Here’s a statement, from The Unpaid Intern, Legal or Not in the 2 April 10 New York Times, whose truth is honored more in the breach than the observance: “If you’re a for-profit employer or you want to pursue an internship with a for-profit employer, there aren’t going to be many circumstances where you can have an internship and not be paid and still be in compliance with the law.”
The U.S. Department of Labor’s Wage and Hour Division uses six criteria to classify a worker as a trainee (intern) or employee for the purposes of the Fair Labor Standards Act:
- The training, even though it includes actual operation of the facilities of the employer, is similar to what would be given in a vocational school or academic educational instruction;
- The training is for the benefit of the trainees;
- The trainees do not displace regular employees, but work under their close observation;
- The employer that provides the training derives no immediate advantage from the activities of the trainees, and on occasion the employer’s operations may actually be impeded;
- The trainees are not necessarily entitled to a job at the conclusion of the training period; and
- The employer and the trainees understand that the trainees are not entitled to wages for the time spent in training.
(emphasis supplied) Why does it matter? If the work relationship meets all of these criteria then the worker is a trainee. If the relationship fails to meet all these criteria then the worker is an employee entitled to receive minimum wage. The article reports that federal and many state officials are investigating the legality of internships and fining employers “but that it is unusually hard to mount a major enforcement effort because interns are often afraid to file complaints. Many fear they will become known as troublemakers in their chosen field, endangering their chances with a potential future employer.”

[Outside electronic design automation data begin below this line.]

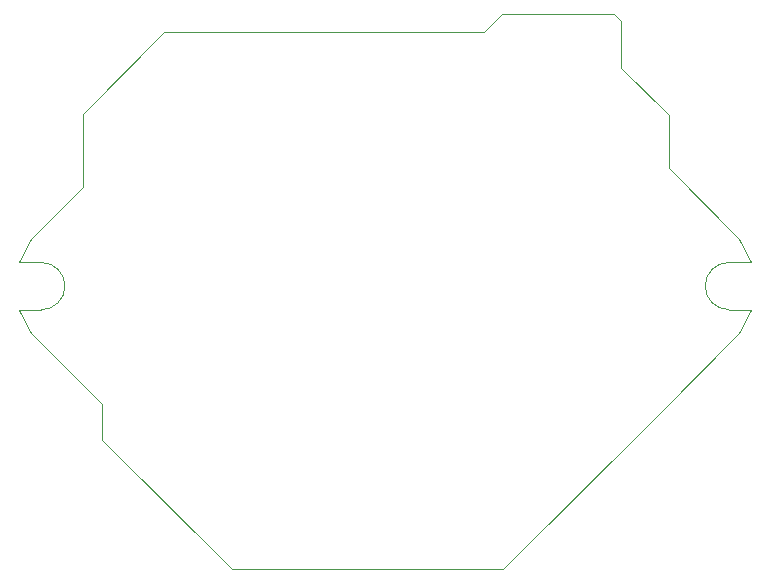
<source format=gbr>
G04 #@! TF.FileFunction,Profile,NP*
%FSLAX46Y46*%
G04 Gerber Fmt 4.6, Leading zero omitted, Abs format (unit mm)*
G04 Created by KiCad (PCBNEW 4.0.2+dfsg1-stable) date dim. 11 sept. 2016 16:56:50 CEST*
%MOMM*%
G01*
G04 APERTURE LIST*
%ADD10C,0.150000*%
%ADD11C,0.100000*%
G04 APERTURE END LIST*
D10*
D11*
X90400000Y-42000000D02*
X80900000Y-42000000D01*
X91000000Y-42600000D02*
X90400000Y-42000000D01*
X79400000Y-43500000D02*
X80900000Y-42000000D01*
X58000000Y-89000000D02*
X81000000Y-89000000D01*
X47000000Y-78000000D02*
X58000000Y-89000000D01*
X47000000Y-75000000D02*
X47000000Y-78000000D01*
X94000000Y-76000000D02*
X81000000Y-89000000D01*
X41900000Y-67000000D02*
G75*
G03X43900000Y-65000000I0J2000000D01*
G01*
X43900000Y-65000000D02*
G75*
G03X41900000Y-63000000I-2000000J0D01*
G01*
X40000000Y-63000000D02*
X41900000Y-63000000D01*
X40000000Y-67000000D02*
X41900000Y-67000000D01*
X100100000Y-63000000D02*
G75*
G03X98100000Y-65000000I0J-2000000D01*
G01*
X98100000Y-65000000D02*
G75*
G03X100100000Y-67000000I2000000J0D01*
G01*
X100100000Y-63000000D02*
X102000000Y-63000000D01*
X102000000Y-67000000D02*
X100100000Y-67000000D01*
X101000000Y-69000000D02*
X94000000Y-76000000D01*
X95000000Y-55000000D02*
X95000000Y-50500000D01*
X101000000Y-61000000D02*
X95000000Y-55000000D01*
X45400000Y-56600000D02*
X45400000Y-50400000D01*
X41000000Y-61000000D02*
X45400000Y-56600000D01*
X41000000Y-69000000D02*
X47000000Y-75000000D01*
X91000000Y-46500000D02*
X95000000Y-50500000D01*
X102000000Y-63000000D02*
X101000000Y-61000000D01*
X102000000Y-67000000D02*
X101000000Y-69000000D01*
X40000000Y-63000000D02*
X41000000Y-61000000D01*
X40000000Y-67000000D02*
X41000000Y-69000000D01*
X79400000Y-43500000D02*
X52300000Y-43500000D01*
X45400000Y-50400000D02*
X52300000Y-43500000D01*
X91000000Y-46500000D02*
X91000000Y-42600000D01*
M02*

</source>
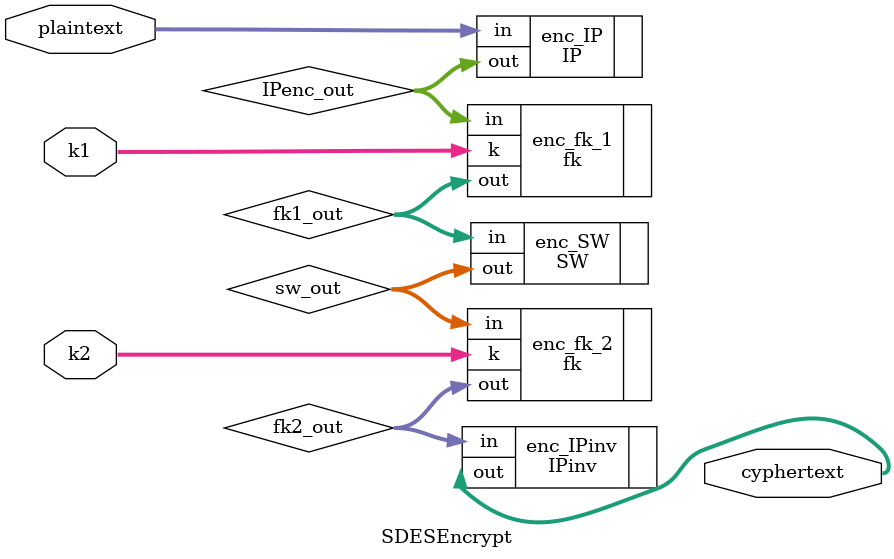
<source format=v>
module SDESEncrypt (plaintext, k1, k2, cyphertext);
input [0:7] plaintext;
input [0:7] k1;
input [0:7] k2;
output [0:7] cyphertext;

wire[0:7] IPenc_out;
wire[0:7] fk1_out;
wire[0:7] fk2_out;
wire[0:7] sw_out;

IP enc_IP(
.in(plaintext),
.out(IPenc_out)
);

fk enc_fk_1(
.in(IPenc_out),
.k(k1),
.out(fk1_out)
);

SW enc_SW(
.in(fk1_out),
.out(sw_out)
);

fk enc_fk_2(
.in(sw_out),
.k(k2),
.out(fk2_out)
);

IPinv enc_IPinv(
.in(fk2_out),
.out(cyphertext)
);

//assign cyphertext = ( plaintext + k1 + k2 ) % 26; // not correct, needs to be updated
endmodule

</source>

The linked Wage and Hour Division document explains some of the criteria.
- Training Similar to Vocational School/The Primary Beneficiary of the Activity
- In general, the more a training program is centered around a classroom or academy as opposed to the employer’s actual operations, the more likely the activity is training . . . [I]f the workers are engaged in the primary operations of the employer and are performing productive work (for example, filing, performing other clerical work, or assisting customers), then the fact that they may be receiving some benefits in the form of a new skill or improved work habits is unlikely to make them trainees given the benefits received by the employer.
- Displacement and Supervision Issues
- [I]f the employer is providing job shadowing opportunities where the worker learns certain functions under the close and constant supervision of regular employees, but performs no or minimal work, this type of activity is more likely to be a bona fide training program . . .
- No Job Entitlement/No Entitlement to Wages
- The parties’ expectations regarding the compensation and job opportunities are relevant but not determinative. Even when such an agreement exists, hiring workers who finish the training program is considered in determining whether an employment relationship exists, and frequently hiring such workers suggests that the workers are not trainees. Finally, if the worker is placed with the employer for a trial period with the hope that the worker will then be hired on a permanent basis (even if the worker is not automatically entitled to a job at the end of the period), then the worker is not likely to be a trainee during the trial period.
The article notes that some employers criticize the criteria, which are based on a 1947 Supreme Court decision, as outdated for an information- and service-based economy. Nevertheless, they are the law. Few of my student’s internships with for-profit companies would appear to satisfy all six criteria.